Consider this carefully. The statistician will admit that a shift took place between 1993-2001 to 2002-2014, and he knows the shift must have been caused by some thing (or things), and he must admit this thing cannot be chance, because chance isn’t ontic, so he will say that the parameter did not change and must be set equal to 0. Now parameters are just as real as chance, so that physical events cannot operate on them. This means the parameters, and the models themselves, are purely a matter of epistemology; they only represent our uncertainty given certain assumptions. Nothing in nature could change the parameter, which calculations show is not equal to 0, so it is a pure act of will on the part of the statistician to set it equal to 0.

And this is fine: the statistician is free to do whatever he wants. The model can be made predictive assuming the parameter is 0 or non-zero. But in no way can the statistician assert that no changes in cause occurred, because of course they did. Causal changes also occurred between 1993-2000 to 2001-2014, and the statistician is free to accept the non-zero value of the parameter. In both cases, the statistician has no idea what happened to the causes, except that they changed.

Result? Probability models cannot ascertain cause, nor changes in cause. If causes were known, then probability models aren’t needed. Probability models cannot ascribe proportional cause, either. If we added terms to the regression, all the model would tell us is if the term changed in such-and-such a way, the uncertainty in X goes up or down or whatever.

To understand cause, we must look outside the data and try and understand the essence and powers of those factors related to X. Finding cause is brutal hard work.

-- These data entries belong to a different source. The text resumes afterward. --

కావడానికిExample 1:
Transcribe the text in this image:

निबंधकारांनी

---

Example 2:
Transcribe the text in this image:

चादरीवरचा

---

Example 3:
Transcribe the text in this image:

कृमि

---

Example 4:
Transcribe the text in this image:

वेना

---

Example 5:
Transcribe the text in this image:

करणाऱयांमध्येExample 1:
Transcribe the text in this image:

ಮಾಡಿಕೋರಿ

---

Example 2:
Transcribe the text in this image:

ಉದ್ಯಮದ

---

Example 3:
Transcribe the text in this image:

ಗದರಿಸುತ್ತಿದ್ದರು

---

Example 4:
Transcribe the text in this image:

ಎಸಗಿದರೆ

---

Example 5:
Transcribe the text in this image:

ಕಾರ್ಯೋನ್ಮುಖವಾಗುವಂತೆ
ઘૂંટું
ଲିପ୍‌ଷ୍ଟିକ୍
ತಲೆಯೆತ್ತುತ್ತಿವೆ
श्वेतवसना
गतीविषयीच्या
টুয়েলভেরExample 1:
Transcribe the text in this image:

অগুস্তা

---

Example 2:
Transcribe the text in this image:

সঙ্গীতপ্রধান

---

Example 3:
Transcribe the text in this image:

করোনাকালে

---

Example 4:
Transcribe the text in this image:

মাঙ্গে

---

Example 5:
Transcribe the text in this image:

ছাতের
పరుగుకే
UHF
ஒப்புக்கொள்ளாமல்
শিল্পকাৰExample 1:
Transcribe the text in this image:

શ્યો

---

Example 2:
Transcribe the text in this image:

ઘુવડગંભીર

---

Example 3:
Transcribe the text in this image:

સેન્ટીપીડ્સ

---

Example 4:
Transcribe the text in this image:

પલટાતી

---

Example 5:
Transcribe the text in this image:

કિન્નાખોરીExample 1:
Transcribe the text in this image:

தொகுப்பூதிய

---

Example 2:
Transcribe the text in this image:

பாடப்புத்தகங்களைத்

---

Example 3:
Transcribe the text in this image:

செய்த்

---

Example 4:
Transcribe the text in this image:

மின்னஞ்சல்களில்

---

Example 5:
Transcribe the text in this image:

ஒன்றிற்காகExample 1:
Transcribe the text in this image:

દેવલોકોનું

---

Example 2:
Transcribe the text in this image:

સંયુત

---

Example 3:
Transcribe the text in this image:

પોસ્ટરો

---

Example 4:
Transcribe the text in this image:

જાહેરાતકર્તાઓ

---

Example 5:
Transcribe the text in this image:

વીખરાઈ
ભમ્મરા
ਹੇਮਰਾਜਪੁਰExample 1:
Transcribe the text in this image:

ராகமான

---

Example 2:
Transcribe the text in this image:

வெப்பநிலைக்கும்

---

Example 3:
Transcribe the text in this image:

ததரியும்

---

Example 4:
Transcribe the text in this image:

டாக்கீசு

(3) I’m not going to tell you when the policy took effect. But consider that the change-point test would typically *only* be done for this year. I went the extra step of pretending that the policy changed in 1994, then pretended it changed in 1995, and so on. This extra analysis shows you how over-confidence occurs. After all, look at all those “significant” shifts! As mentioned, the policy was a one-time thing. That means lots is happening here: and it would mean lots is happening even if there weren’t any red dots. If any change occurs, cause changes.

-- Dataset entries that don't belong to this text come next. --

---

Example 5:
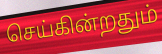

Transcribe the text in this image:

செய்கின்றதும்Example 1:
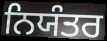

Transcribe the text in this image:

ਨਿਯੰਤਰ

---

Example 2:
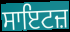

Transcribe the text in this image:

ਸਾਇਟਜ਼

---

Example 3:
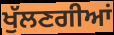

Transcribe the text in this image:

ਖੁੱਲਣਗੀਆਂ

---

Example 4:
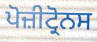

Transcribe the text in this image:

ਪੋਜ਼ੀਟ੍ਰੋਨਸ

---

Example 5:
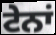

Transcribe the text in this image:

ਟੇਨਾਂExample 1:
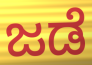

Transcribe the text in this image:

ಜಡೆ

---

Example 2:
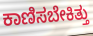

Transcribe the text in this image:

ಕಾಣಿಸಬೇಕಿತ್ತು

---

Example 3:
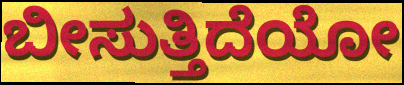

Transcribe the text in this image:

ಬೀಸುತ್ತಿದೆಯೋ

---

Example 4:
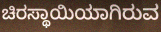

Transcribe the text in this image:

ಚಿರಸ್ಥಾಯಿಯಾಗಿರುವ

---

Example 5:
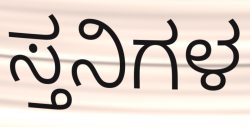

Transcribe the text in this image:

ಸ್ತನಿಗಳ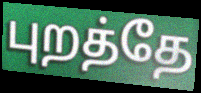
புறத்தே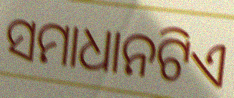
ସମାଧାନଟିଏ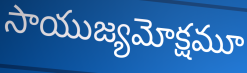
సాయుజ్యమోక్షమూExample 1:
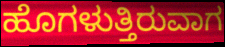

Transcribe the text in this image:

ಹೊಗಳುತ್ತಿರುವಾಗ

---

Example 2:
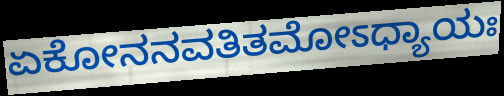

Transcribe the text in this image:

ಏಕೋನನವತಿತಮೋಽಧ್ಯಾಯಃ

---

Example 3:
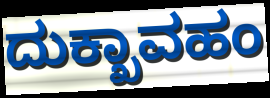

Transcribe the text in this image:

ದುಕ್ಖಾವಹಂ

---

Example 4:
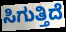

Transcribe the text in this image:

ಸಿಗುತ್ತಿದೆ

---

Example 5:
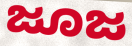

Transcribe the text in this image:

ಜೂಜ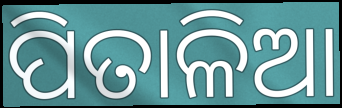
ପିତାଳିଆ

And even if no dot changed, cause still changed. How do we know? Because we know the policy must have done something, given our outside knowledge. But it could be that after it was implemented, counter-balancing causes took place and affected X such that X did not move. Call this the Doctrine of Unexpected Consequences (to coin a phrase).

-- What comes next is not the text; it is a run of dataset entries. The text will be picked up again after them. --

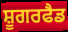
ਸ਼ੂਗਰਫੈਡ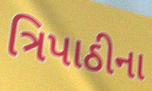
ત્રિપાઠીનાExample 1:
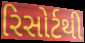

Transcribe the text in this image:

રિસોર્ટથી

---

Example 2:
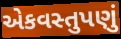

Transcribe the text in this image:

એકવસ્તુપણું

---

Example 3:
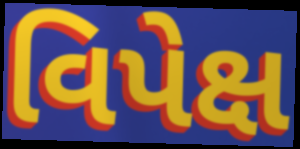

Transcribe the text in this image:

વિપેક્ષ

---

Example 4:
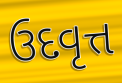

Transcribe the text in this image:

ઉદવૃત્ત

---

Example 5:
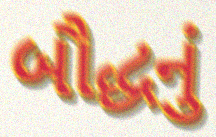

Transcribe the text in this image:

બૌદ્ધનું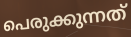
പെരുക്കുന്നത്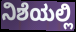
ನಿಶೆಯಲ್ಲಿ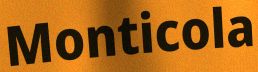
MonticolaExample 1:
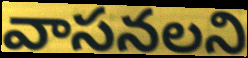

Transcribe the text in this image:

వాసనలని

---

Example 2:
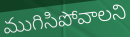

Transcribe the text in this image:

ముగిసిపోవాలని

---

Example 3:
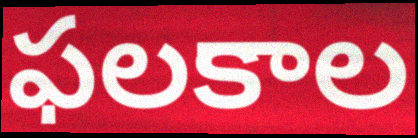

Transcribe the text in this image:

ఫలకాల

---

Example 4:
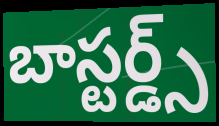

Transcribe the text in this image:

బాస్టర్డ్స్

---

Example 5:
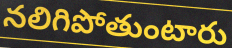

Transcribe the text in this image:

నలిగిపోతుంటారు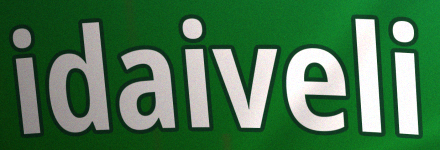
idaiveli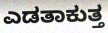
ಎಡತಾಕುತ್ತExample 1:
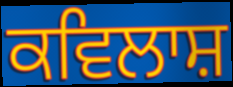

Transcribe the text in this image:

ਕਵਿਲਾਸ਼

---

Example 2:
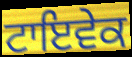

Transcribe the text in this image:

ਟਾਇਵੇਕ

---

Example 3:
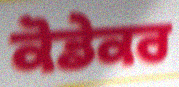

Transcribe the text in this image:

ਕੋਡੇਕਰ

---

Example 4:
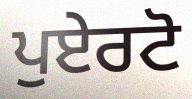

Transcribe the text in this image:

ਪੁਏਰਟੋ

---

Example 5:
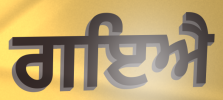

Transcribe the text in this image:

ਗਇਐ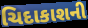
ચિદાકાશની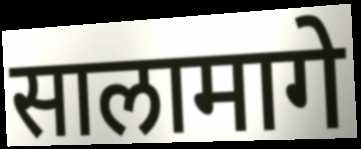
सालामागेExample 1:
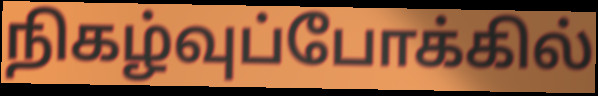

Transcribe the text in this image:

நிகழ்வுப்போக்கில்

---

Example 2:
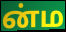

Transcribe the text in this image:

ன்ம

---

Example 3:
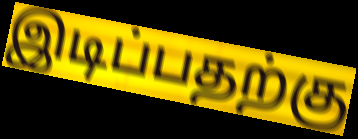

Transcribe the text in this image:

இடிப்பதற்கு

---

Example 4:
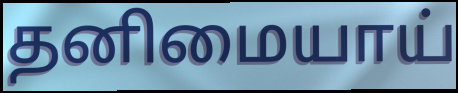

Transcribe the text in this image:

தனிமையாய்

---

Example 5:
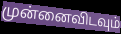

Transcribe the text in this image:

முன்னைவிடவும்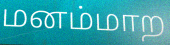
மனம்மாற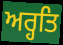
ਅਰ੍ਹਤਿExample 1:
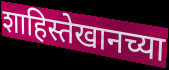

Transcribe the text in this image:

शाहिस्तेखानच्या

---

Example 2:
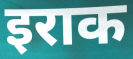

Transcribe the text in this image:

इराक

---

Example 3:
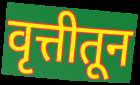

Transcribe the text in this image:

वृत्तीतून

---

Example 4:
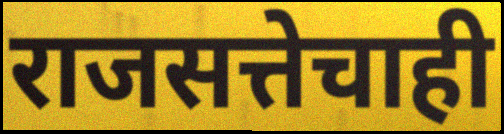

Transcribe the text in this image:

राजसत्तेचाही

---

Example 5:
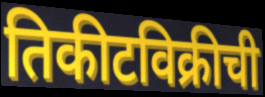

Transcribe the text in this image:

तिकीटविक्रीची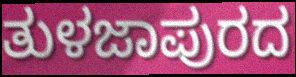
ತುಳಜಾಪುರದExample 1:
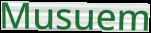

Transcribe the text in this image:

Musuem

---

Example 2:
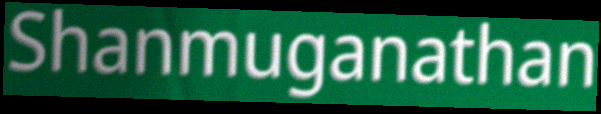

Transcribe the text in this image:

Shanmuganathan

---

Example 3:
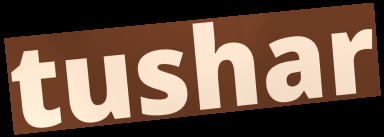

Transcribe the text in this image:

tushar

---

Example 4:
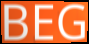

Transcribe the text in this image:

BEG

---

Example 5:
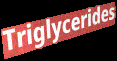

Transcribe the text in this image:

Triglycerides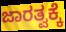
ಜಾರತ್ವಕ್ಕೆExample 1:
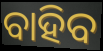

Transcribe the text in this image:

ବାହିବ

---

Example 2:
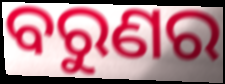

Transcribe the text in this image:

ବରୁଣର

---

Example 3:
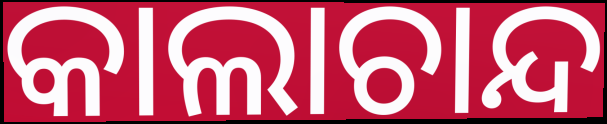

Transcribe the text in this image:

କାଲାଚାନ୍ଦ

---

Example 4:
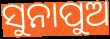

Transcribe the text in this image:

ସୁନାପୁଅ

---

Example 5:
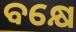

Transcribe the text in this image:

ବକ୍ଷେ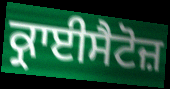
ਕ੍ਰਾਈਸੈਟੋਜ਼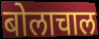
बोलाचाल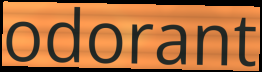
odorantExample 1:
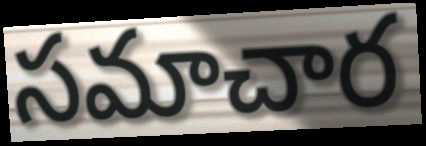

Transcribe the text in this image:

సమాచార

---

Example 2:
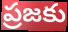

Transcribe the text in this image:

ప్రజకు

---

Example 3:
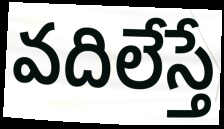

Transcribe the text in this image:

వదిలేస్తే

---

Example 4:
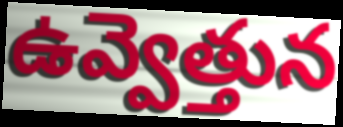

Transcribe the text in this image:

ఉవ్వెత్తున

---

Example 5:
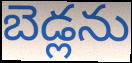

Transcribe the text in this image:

బెడ్లను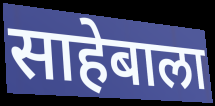
साहेबाला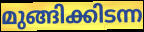
മുങ്ങിക്കിടന്ന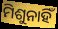
ମିଶୁନାହିଁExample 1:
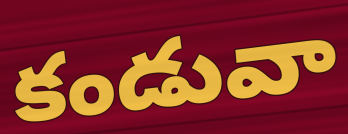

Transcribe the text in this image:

కండువా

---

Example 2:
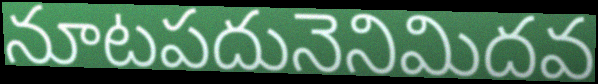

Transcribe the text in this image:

నూటపదునెనిమిదవ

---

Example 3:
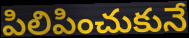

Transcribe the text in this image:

పిలిపించుకునే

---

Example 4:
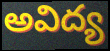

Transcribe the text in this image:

అవిద్య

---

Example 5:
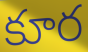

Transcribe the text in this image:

కూర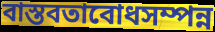
বাস্তবতাবোধসম্পন্ন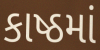
કાષ્ઠમાં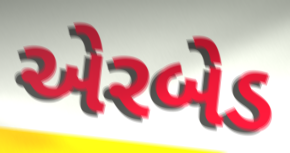
એરબેડ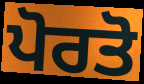
ਪੋਰਤੋ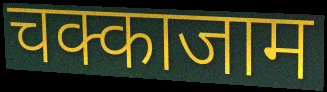
चक्काजाम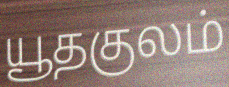
யூதகுலம்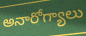
అనారోగ్యాలు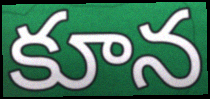
కూనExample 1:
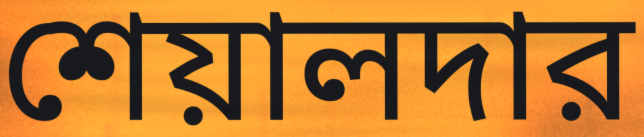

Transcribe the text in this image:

শেয়ালদার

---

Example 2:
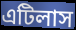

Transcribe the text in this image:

এটিলাস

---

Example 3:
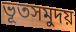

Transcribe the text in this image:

ভূতসমুদয়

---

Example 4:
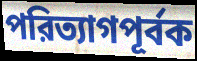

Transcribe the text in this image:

পরিত্যাগপূর্বক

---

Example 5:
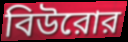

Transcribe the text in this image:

বিউরোরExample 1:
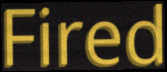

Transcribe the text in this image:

Fired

No. To discover the effects of the policy, we must do the hard work of going every place the policy touched and doing the labor of measuring as many of the causes as possible.

(4) A note on predictive models. Every probability model should be examined in its predictive, and not parametric, form. We almost never, except in rare circumstances, care about the values of parameters. We care about the observables. What we want is to say, given a change in some variable, here is the change in the uncertainty of X. Everything is stated in terms of measurable observable. No statements about parameters are made. Testing is not spoken of. Terms are put in models because they can be measured or because decisions can be made about that, and that’s it.

Much, much, much more on this in *Uncertainty: The Soul of Modeling, Probability & Statistics*.

Notes: some might suspect correcting for “multiple testing” will fix this. It won’t. Make the p-values as wee as you want, the interpretation is the same. Some might say, “Why I’d never use that model! Everybody knows the Flasselblitz is the best model for this kind of data.” It makes no difference.